** Opening Information provided block **

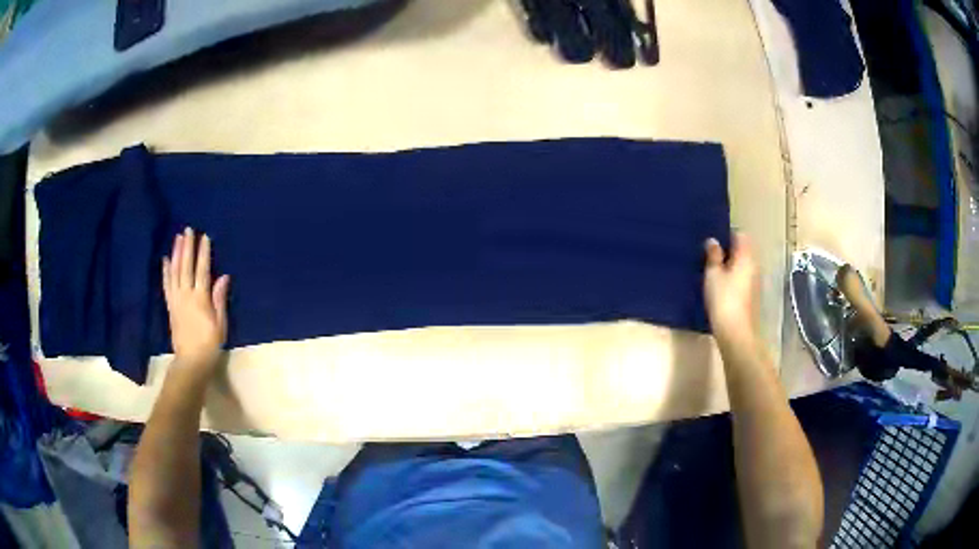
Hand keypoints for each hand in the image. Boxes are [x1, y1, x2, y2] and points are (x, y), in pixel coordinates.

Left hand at [163, 228, 229, 377]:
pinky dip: (166, 271)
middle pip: (186, 267)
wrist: (191, 361)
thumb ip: (219, 299)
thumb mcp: (220, 324)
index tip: (204, 237)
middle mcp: (186, 295)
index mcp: (201, 299)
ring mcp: (176, 300)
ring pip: (175, 272)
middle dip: (187, 247)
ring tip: (178, 238)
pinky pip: (166, 285)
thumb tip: (223, 277)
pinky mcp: (170, 306)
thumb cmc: (210, 344)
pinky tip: (165, 259)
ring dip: (176, 254)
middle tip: (188, 230)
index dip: (203, 253)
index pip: (202, 270)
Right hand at [704, 232, 759, 347]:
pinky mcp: (752, 297)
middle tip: (710, 255)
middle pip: (743, 251)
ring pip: (743, 266)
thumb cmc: (724, 300)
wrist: (737, 334)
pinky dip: (733, 279)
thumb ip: (713, 256)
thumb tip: (713, 241)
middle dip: (729, 250)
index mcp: (746, 256)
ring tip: (713, 270)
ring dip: (730, 266)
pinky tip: (720, 287)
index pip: (740, 235)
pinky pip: (742, 279)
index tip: (713, 240)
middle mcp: (754, 266)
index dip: (727, 235)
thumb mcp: (713, 275)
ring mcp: (755, 282)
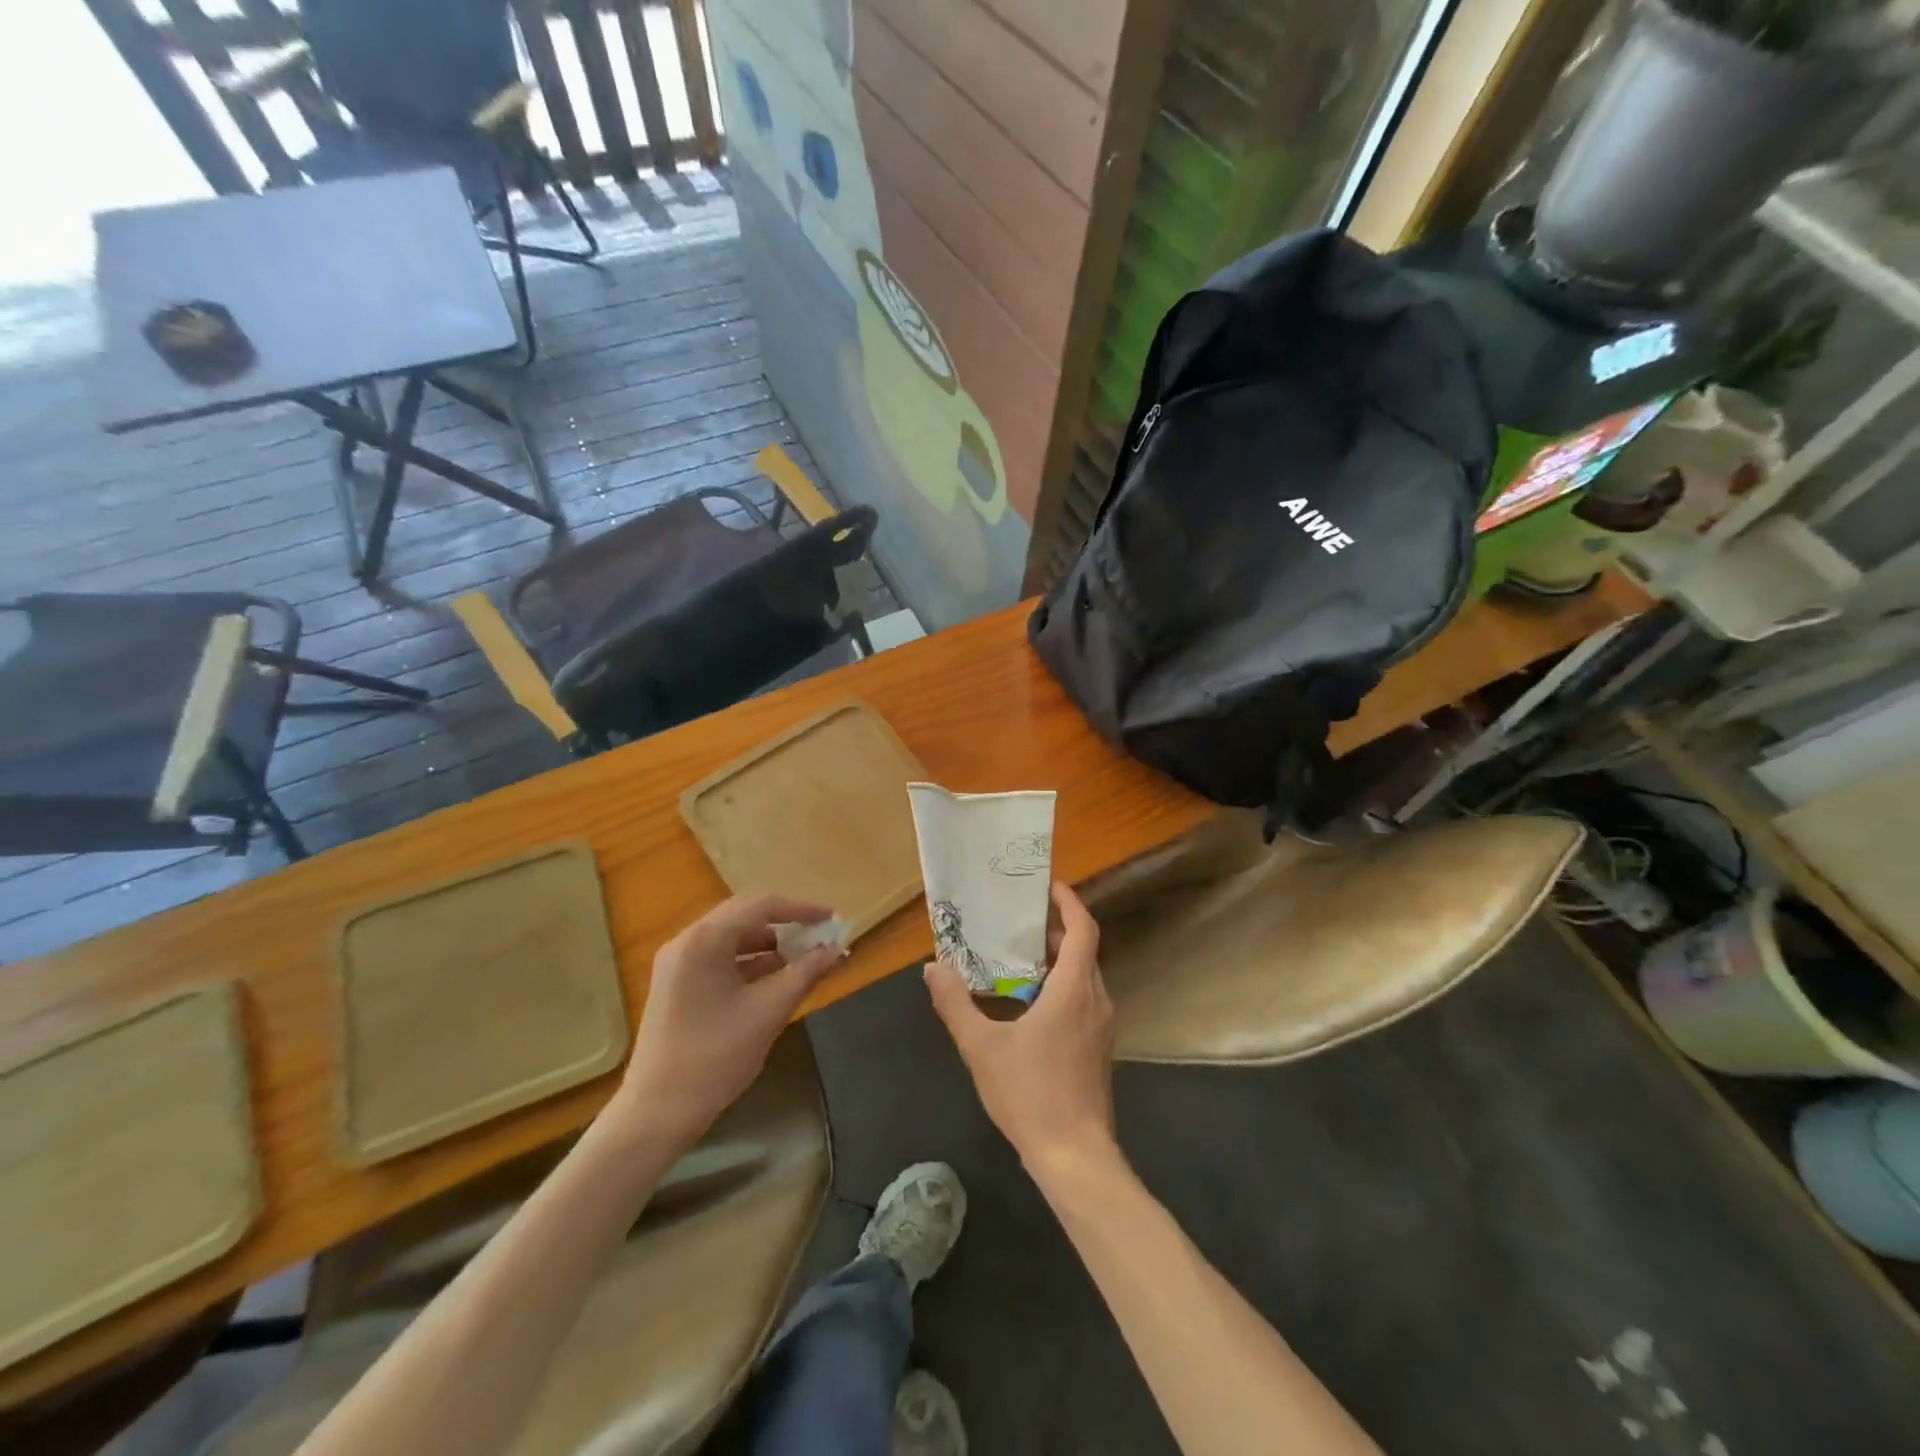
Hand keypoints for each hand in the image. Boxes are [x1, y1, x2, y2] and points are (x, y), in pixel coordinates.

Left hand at [616, 894, 843, 1145]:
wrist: (656, 1113)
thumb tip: (835, 950)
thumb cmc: (714, 1058)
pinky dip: (751, 962)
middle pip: (744, 916)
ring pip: (733, 937)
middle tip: (820, 936)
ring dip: (770, 944)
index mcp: (704, 940)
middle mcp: (687, 941)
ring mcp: (678, 964)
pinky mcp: (678, 985)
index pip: (761, 906)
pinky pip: (721, 958)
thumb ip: (804, 974)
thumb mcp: (768, 1012)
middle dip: (786, 924)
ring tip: (805, 959)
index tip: (832, 920)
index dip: (800, 909)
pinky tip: (777, 979)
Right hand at [924, 882, 1117, 1177]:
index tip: (1049, 885)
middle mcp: (1095, 999)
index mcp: (1074, 990)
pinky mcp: (1099, 1046)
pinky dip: (1062, 984)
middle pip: (1083, 949)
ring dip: (1058, 959)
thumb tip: (933, 968)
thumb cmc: (1031, 1094)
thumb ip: (955, 1004)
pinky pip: (1084, 998)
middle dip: (1055, 929)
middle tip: (1018, 920)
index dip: (1069, 903)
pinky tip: (1030, 1001)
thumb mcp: (981, 1047)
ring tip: (1018, 955)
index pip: (1083, 929)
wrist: (1075, 1156)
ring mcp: (1102, 1025)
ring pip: (1084, 975)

** Closing Information provided block **

Work to complete - Starting at the line containing "thumb mcp: (713, 275)" and finishing at the line containing "index dip: (1069, 903)", return those lines exactly as they appear above, without the pictures.

Solution to this task -
thumb mcp: (713, 275)
ring mcp: (755, 282)
Hand keypoints for each hand in the image. Boxes are [x1, y1, x2, y2] and points are (x, y), in pixel coordinates.

Left hand at [616, 894, 843, 1145]:
wrist: (656, 1113)
thumb tip: (835, 950)
thumb cmc: (714, 1058)
pinky dip: (751, 962)
middle pip: (744, 916)
ring pip: (733, 937)
middle tip: (820, 936)
ring dip: (770, 944)
index mcp: (704, 940)
middle mcp: (687, 941)
ring mcp: (678, 964)
pinky mcp: (678, 985)
index pip: (761, 906)
pinky pip: (721, 958)
thumb ip: (804, 974)
thumb mcp: (768, 1012)
middle dip: (786, 924)
ring tip: (805, 959)
index tip: (832, 920)
index dip: (800, 909)
pinky tip: (777, 979)
Right hand at [924, 882, 1117, 1177]:
index tip: (1049, 885)
middle mcp: (1095, 999)
index mcp: (1074, 990)
pinky mcp: (1099, 1046)
pinky dip: (1062, 984)
middle pip: (1083, 949)
ring dip: (1058, 959)
thumb tip: (933, 968)
thumb cmc: (1031, 1094)
thumb ip: (955, 1004)
pinky pip: (1084, 998)
middle dip: (1055, 929)
middle tip: (1018, 920)
index dip: (1069, 903)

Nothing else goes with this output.